Line by line, copy out the entries exactly and leave the pictures behind.

Start of EXCERPTED DATA

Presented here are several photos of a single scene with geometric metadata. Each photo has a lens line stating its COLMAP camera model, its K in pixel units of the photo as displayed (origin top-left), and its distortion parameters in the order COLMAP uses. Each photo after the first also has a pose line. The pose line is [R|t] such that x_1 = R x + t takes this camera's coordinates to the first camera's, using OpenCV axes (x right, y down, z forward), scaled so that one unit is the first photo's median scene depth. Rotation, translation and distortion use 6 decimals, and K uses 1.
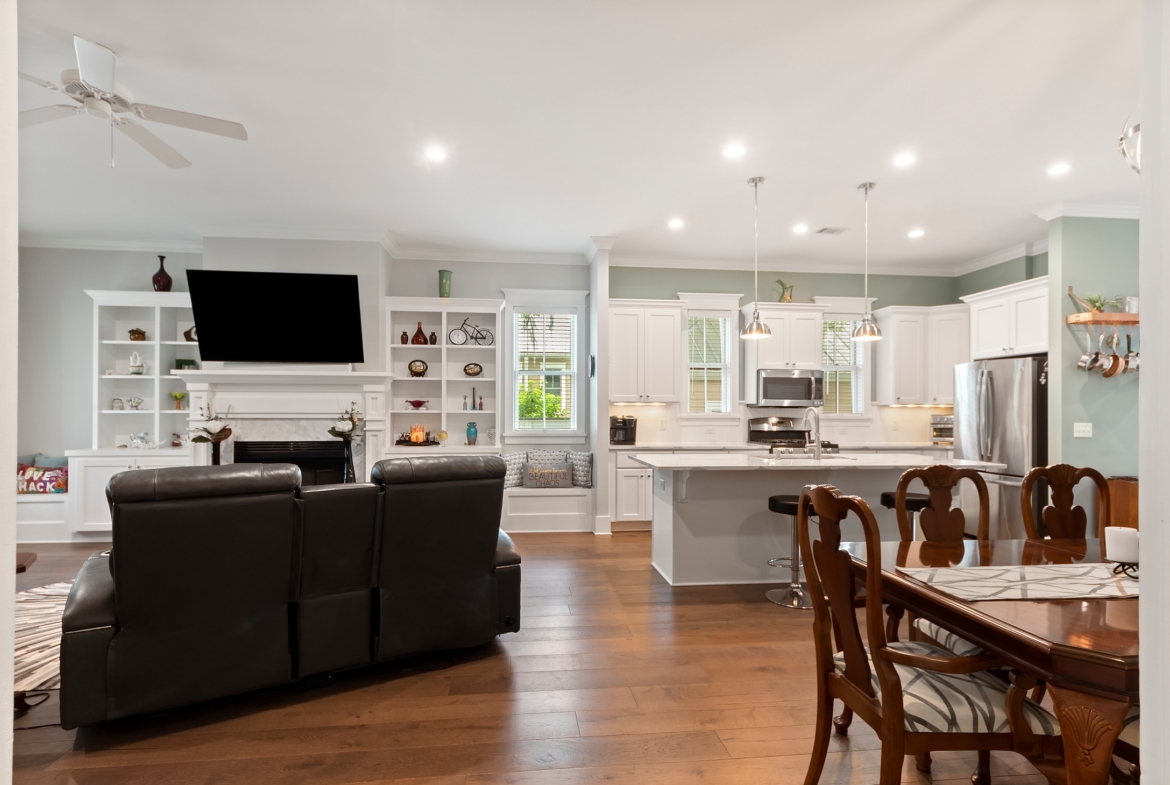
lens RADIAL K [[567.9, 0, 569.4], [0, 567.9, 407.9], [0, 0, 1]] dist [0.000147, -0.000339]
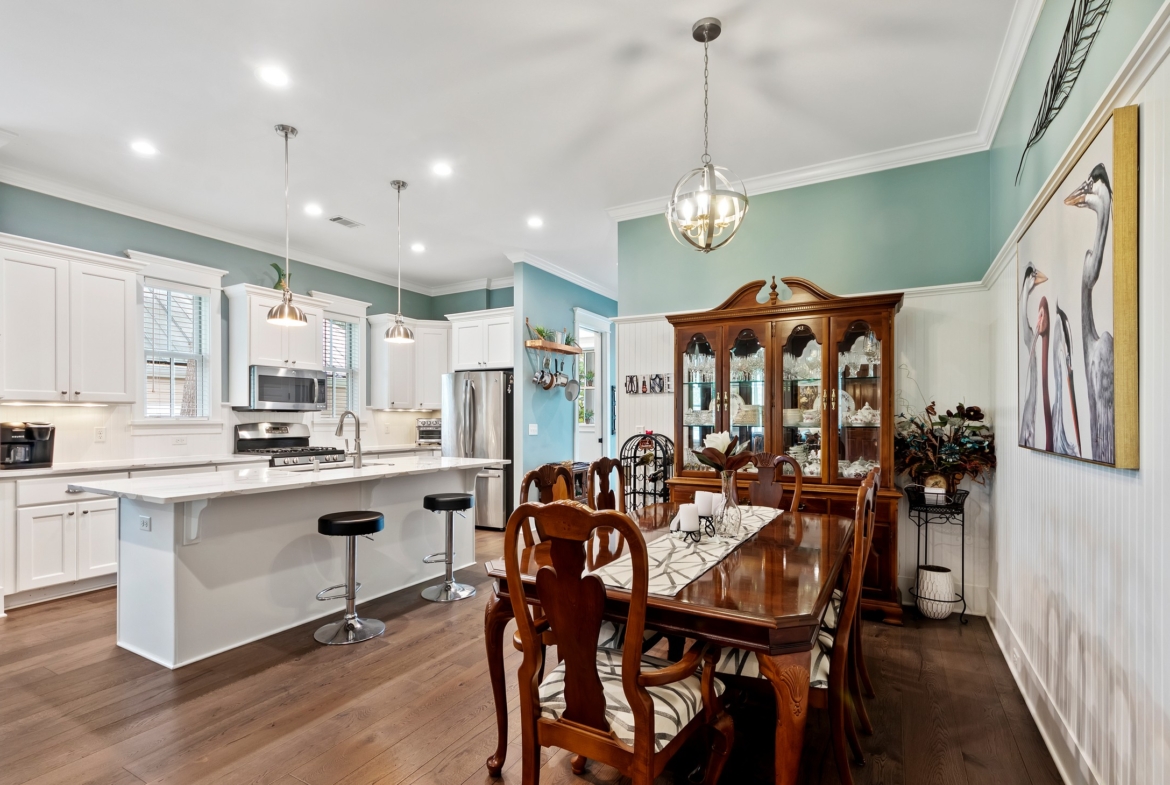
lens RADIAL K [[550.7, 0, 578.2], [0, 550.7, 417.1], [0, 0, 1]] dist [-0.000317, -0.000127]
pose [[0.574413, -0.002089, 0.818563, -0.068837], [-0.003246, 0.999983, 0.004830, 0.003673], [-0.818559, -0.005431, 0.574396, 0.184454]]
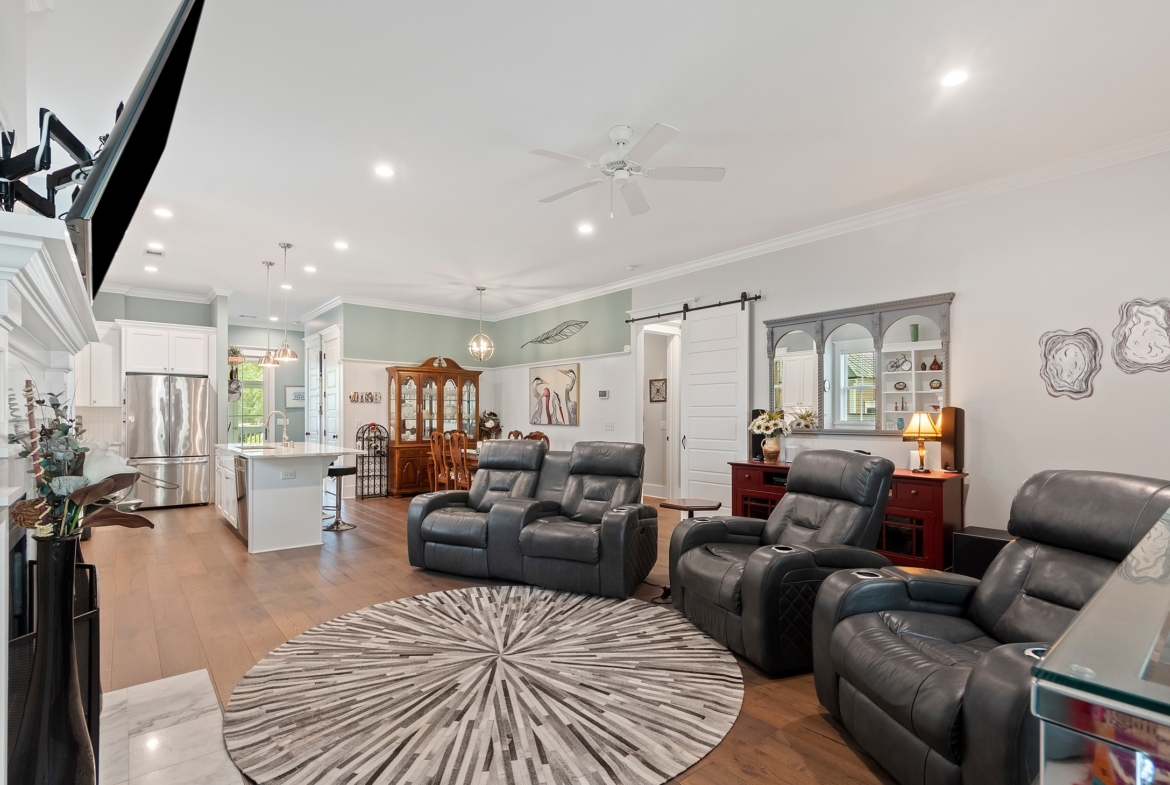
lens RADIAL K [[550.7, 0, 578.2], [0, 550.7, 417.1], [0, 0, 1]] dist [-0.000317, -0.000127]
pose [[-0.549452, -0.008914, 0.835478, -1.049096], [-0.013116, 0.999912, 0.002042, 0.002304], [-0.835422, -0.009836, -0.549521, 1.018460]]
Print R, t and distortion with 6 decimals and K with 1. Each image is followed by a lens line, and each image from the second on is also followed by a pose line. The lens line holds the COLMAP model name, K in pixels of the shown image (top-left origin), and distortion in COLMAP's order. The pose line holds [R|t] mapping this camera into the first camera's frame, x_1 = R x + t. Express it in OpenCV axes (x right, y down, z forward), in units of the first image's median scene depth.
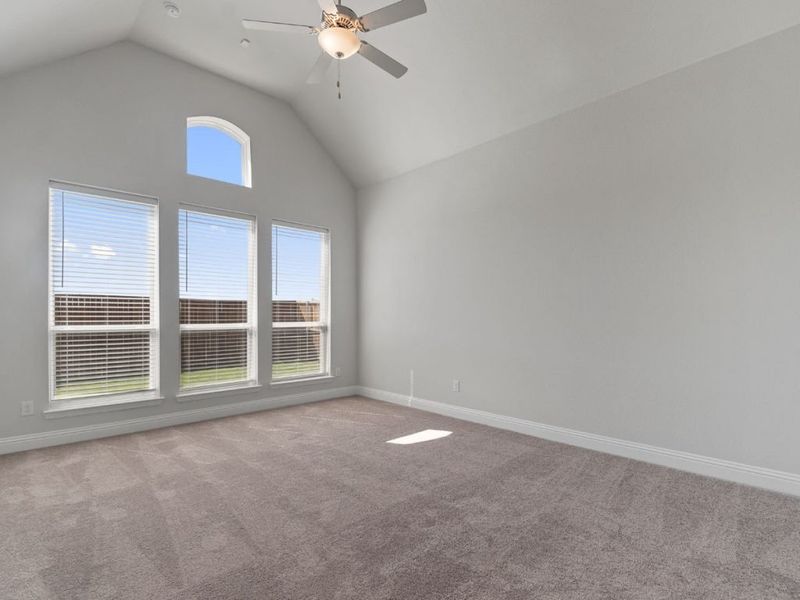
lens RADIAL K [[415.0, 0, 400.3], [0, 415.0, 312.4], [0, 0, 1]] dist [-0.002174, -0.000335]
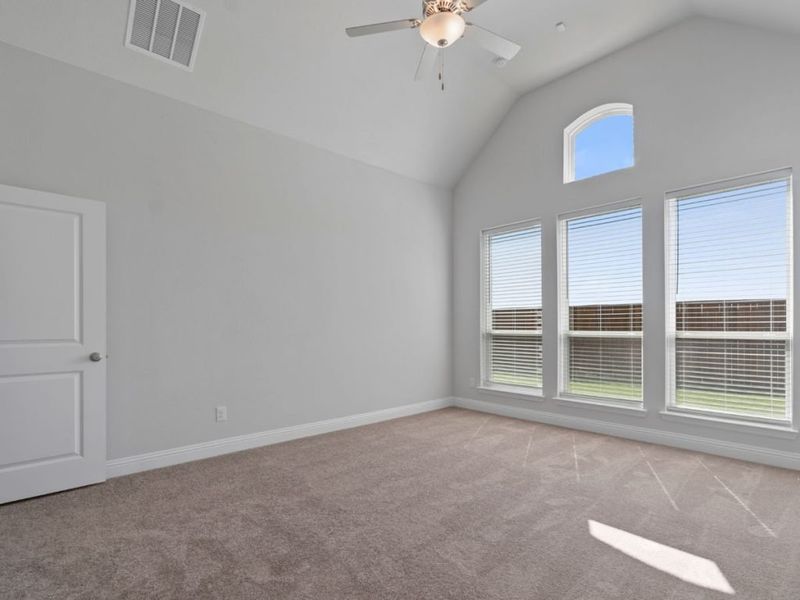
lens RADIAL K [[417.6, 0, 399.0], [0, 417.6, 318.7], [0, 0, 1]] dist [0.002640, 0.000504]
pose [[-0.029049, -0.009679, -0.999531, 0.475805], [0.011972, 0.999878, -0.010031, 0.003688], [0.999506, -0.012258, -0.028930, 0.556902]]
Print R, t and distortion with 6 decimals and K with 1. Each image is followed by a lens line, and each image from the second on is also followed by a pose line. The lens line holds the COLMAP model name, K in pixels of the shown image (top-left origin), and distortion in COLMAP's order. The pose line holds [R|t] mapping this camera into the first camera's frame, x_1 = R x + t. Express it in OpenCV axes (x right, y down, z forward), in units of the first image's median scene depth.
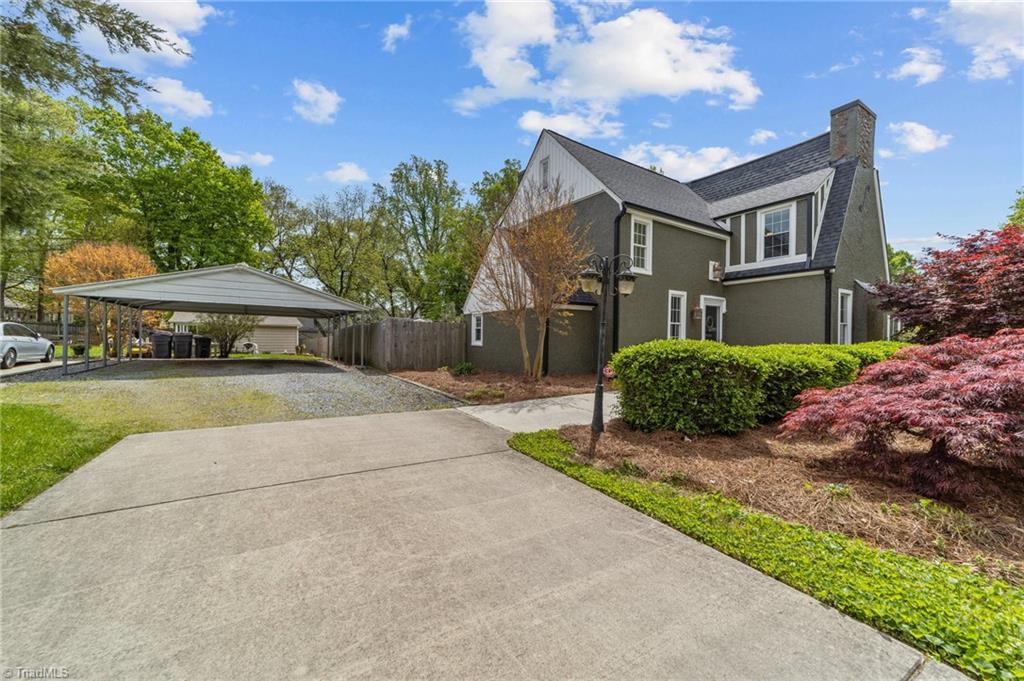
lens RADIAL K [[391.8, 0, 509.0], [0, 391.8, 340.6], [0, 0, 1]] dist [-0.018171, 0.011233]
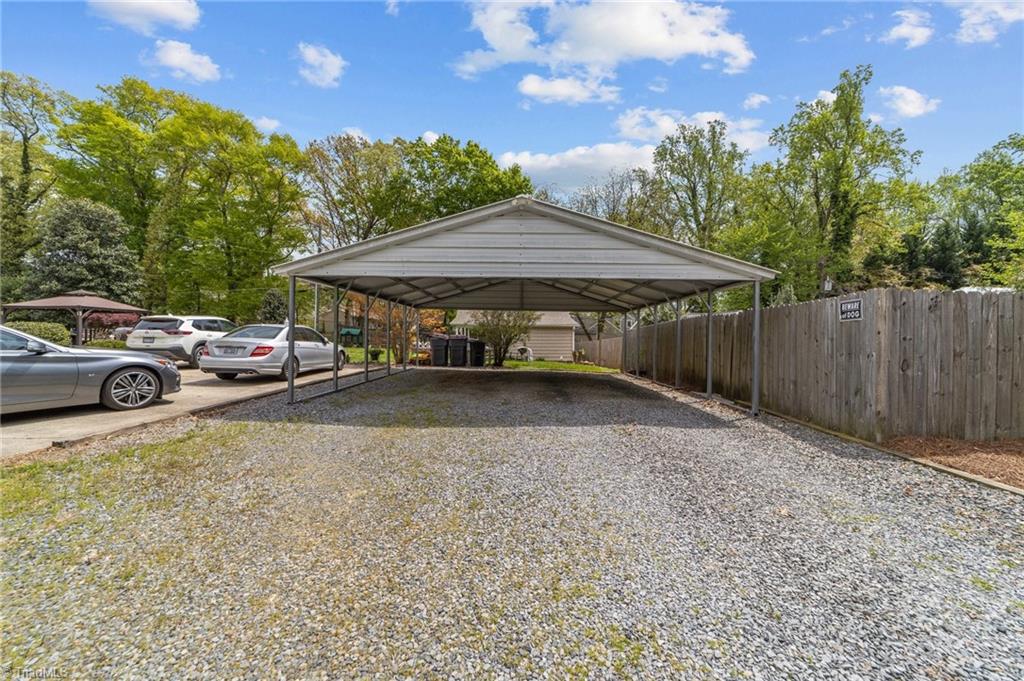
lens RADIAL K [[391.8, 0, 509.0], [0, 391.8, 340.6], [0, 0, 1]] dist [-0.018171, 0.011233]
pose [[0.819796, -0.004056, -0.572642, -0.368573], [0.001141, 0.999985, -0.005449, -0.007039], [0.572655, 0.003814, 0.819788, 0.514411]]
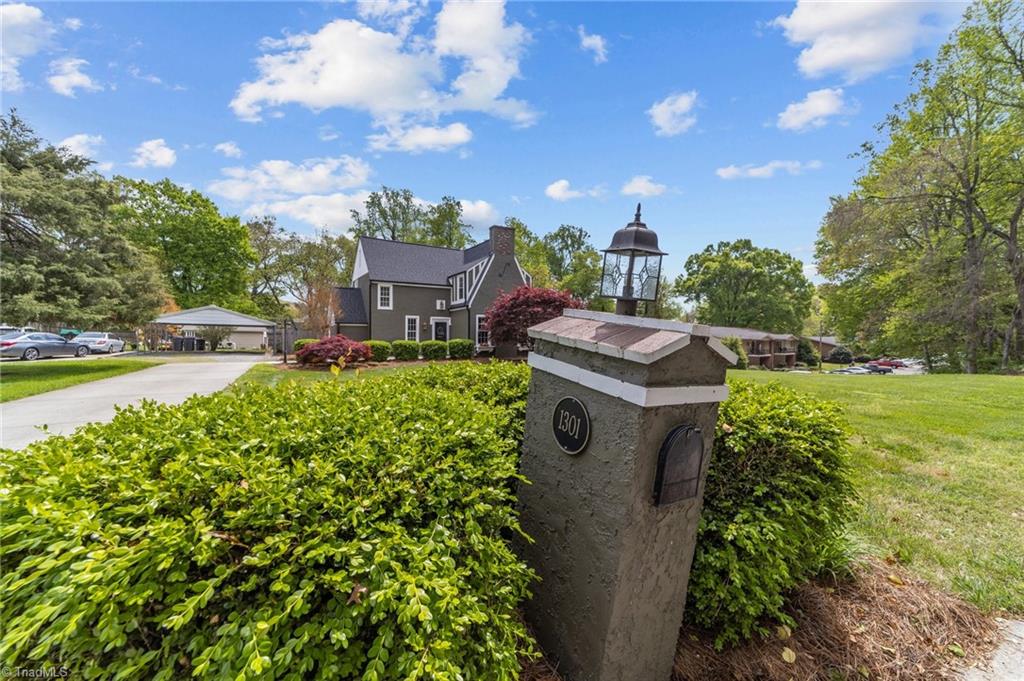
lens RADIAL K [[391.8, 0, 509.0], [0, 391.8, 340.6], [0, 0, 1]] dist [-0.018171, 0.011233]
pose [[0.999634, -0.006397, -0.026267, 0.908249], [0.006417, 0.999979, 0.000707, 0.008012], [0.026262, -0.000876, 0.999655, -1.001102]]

End of EXCERPTED DATA

■ TASK SOLUTION
Presented here are several photos of a single scene with geometric metadata. Each photo has a lens line stating its COLMAP camera model, its K in pixel units of the photo as displayed (origin top-left), and its distortion parameters in the order COLMAP uses. Each photo after the first also has a pose line. The pose line is [R|t] such that x_1 = R x + t takes this camera's coordinates to the first camera's, using OpenCV axes (x right, y down, z forward), scaled so that one unit is the first photo's median scene depth. Rotation, translation and distortion use 6 decimals, and K uses 1.
lens RADIAL K [[567.9, 0, 569.4], [0, 567.9, 407.9], [0, 0, 1]] dist [0.000147, -0.000339]
lens RADIAL K [[550.7, 0, 578.2], [0, 550.7, 417.1], [0, 0, 1]] dist [-0.000317, -0.000127]
pose [[0.574413, -0.002089, 0.818563, -0.068837], [-0.003246, 0.999983, 0.004830, 0.003673], [-0.818559, -0.005431, 0.574396, 0.184454]]
lens RADIAL K [[550.7, 0, 578.2], [0, 550.7, 417.1], [0, 0, 1]] dist [-0.000317, -0.000127]
pose [[-0.549452, -0.008914, 0.835478, -1.049096], [-0.013116, 0.999912, 0.002042, 0.002304], [-0.835422, -0.009836, -0.549521, 1.018460]]
Print R, t and distortion with 6 decimals and K with 1. Each image is followed by a lens line, and each image from the second on is also followed by a pose line. The lens line holds the COLMAP model name, K in pixels of the shown image (top-left origin), and distortion in COLMAP's order. The pose line holds [R|t] mapping this camera into the first camera's frame, x_1 = R x + t. Express it in OpenCV axes (x right, y down, z forward), in units of the first image's median scene depth.
lens RADIAL K [[415.0, 0, 400.3], [0, 415.0, 312.4], [0, 0, 1]] dist [-0.002174, -0.000335]
lens RADIAL K [[417.6, 0, 399.0], [0, 417.6, 318.7], [0, 0, 1]] dist [0.002640, 0.000504]
pose [[-0.029049, -0.009679, -0.999531, 0.475805], [0.011972, 0.999878, -0.010031, 0.003688], [0.999506, -0.012258, -0.028930, 0.556902]]
Print R, t and distortion with 6 decimals and K with 1. Each image is followed by a lens line, and each image from the second on is also followed by a pose line. The lens line holds the COLMAP model name, K in pixels of the shown image (top-left origin), and distortion in COLMAP's order. The pose line holds [R|t] mapping this camera into the first camera's frame, x_1 = R x + t. Express it in OpenCV axes (x right, y down, z forward), in units of the first image's median scene depth.
lens RADIAL K [[391.8, 0, 509.0], [0, 391.8, 340.6], [0, 0, 1]] dist [-0.018171, 0.011233]
lens RADIAL K [[391.8, 0, 509.0], [0, 391.8, 340.6], [0, 0, 1]] dist [-0.018171, 0.011233]
pose [[0.819796, -0.004056, -0.572642, -0.368573], [0.001141, 0.999985, -0.005449, -0.007039], [0.572655, 0.003814, 0.819788, 0.514411]]
lens RADIAL K [[391.8, 0, 509.0], [0, 391.8, 340.6], [0, 0, 1]] dist [-0.018171, 0.011233]
pose [[0.999634, -0.006397, -0.026267, 0.908249], [0.006417, 0.999979, 0.000707, 0.008012], [0.026262, -0.000876, 0.999655, -1.001102]]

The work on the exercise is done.